DINHEIRO – A sugestão do Banco Mundial é cobrar no ensino público superior para destinar o dinheiro para o ensino básico. O senhor concorda com a sugestão?
ZAHER – A sugestão não é acabar com o ensino público superior gratuito. Existem no mundo inteiro os modelos gratuito e não gratuito. Quem pode pagar, paga, e quem não pode pagar, prova que não pode. Para o governo é fácil. É só olhar o Imposto de Renda do cara. E quem não pode pagar naquele momento, estuda e, após o curso, trabalha de um a dois anos para o governo. Esse aluno precisa pagar de alguma maneira. O que o Banco Mundial propôs é fantástico, mas duvido que alguém tenha coragem de fazer.
DINHEIRO – Privatizar seria um caminho?
ZAHER – Privatizar não é o caminho. Já tem muita escola privada. A escola pública deveria seguir o exemplo de Stanford ou Harvard. A USP poderia cobrar para se autossustentar. Assim, consegue receita para se profissionalizar, para colocar gente competente para auxiliar o reitor, que, na verdade, é apenas um educador. O dinheiro que sobra para os governos, federal e estadual, é aplicado no ensino básico. Basta cobrar de quem pode pagar. Mas, hoje, a regra é dar uma parte das vagas para pardos, negros, etc.
DINHEIRO – As cotas são um problema?
ZAHER – Não acho cota um problema. Mas acredito que não é necessário. Tem que dar condições para essas pessoas conseguirem concorrer. Quando um cotista se formar, ele vai conquistar um emprego por cota ou por competência? É preciso prepará-lo para poder competir. Até porque não tem coitadinho. Ninguém quer depender de esmola.

Universidade de São Paulo: orçamento de R$ 5,1 bilhões em 2017 (Crédito:Divulgação)

DINHEIRO – Programas estatais, como o Prouni e o Fies, trouxeram benefícios ou prejudicaram a educação superior?
ZAHER – O Prouni e o Fies, apesar de deturpado, são bons programas, boas ideias.

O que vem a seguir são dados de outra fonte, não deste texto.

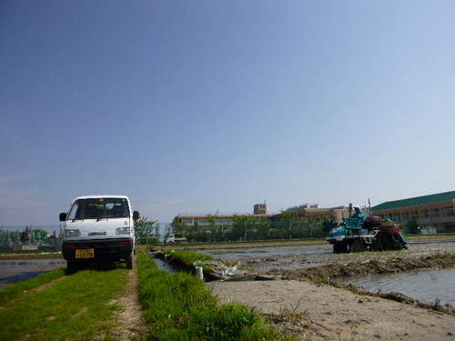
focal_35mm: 25
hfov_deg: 69.4
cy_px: 170
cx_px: 228
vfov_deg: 54.9
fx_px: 329
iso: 100
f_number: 3.9
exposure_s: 1/1000
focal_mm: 4.5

Hoje, eles estão se regularizando, porque o Fies foi a farra do boi gordo, certo?
DINHEIRO – Mas as universidades privadas se beneficiaram, certo?
ZAHER – Todas as escolas foram beneficiadas pelo Fies. Todos queriam que os alunos fossem para o Fies. Nada era respeitado. Não tinha regra alguma. O empresário recebia o valor todo na hora, sem desconto, sem inadimplência. Teve uma faculdade que o dono falava que tinha escola de graça para todo mundo. Ele pegava o dinheiro do Fies, aplicava e devolvia ao Fies lá na frente, depois de ter um rendimento de 12% ao ano. Ele ganhou uma fortuna. Coisas assim fizeram o sistema ruir. Quem matou o Fies foram os donos das escolas. Foram muito gulosos. E me incluo nisso. Mas eu acredito em qualidade. A escola não pode sobreviver só de Prouni e Fies. O aluno tem que querer estudar lá porque tem tradição, qualidade, porque essa instituição vai permitir que ele tenha acesso ao mercado de trabalho depois.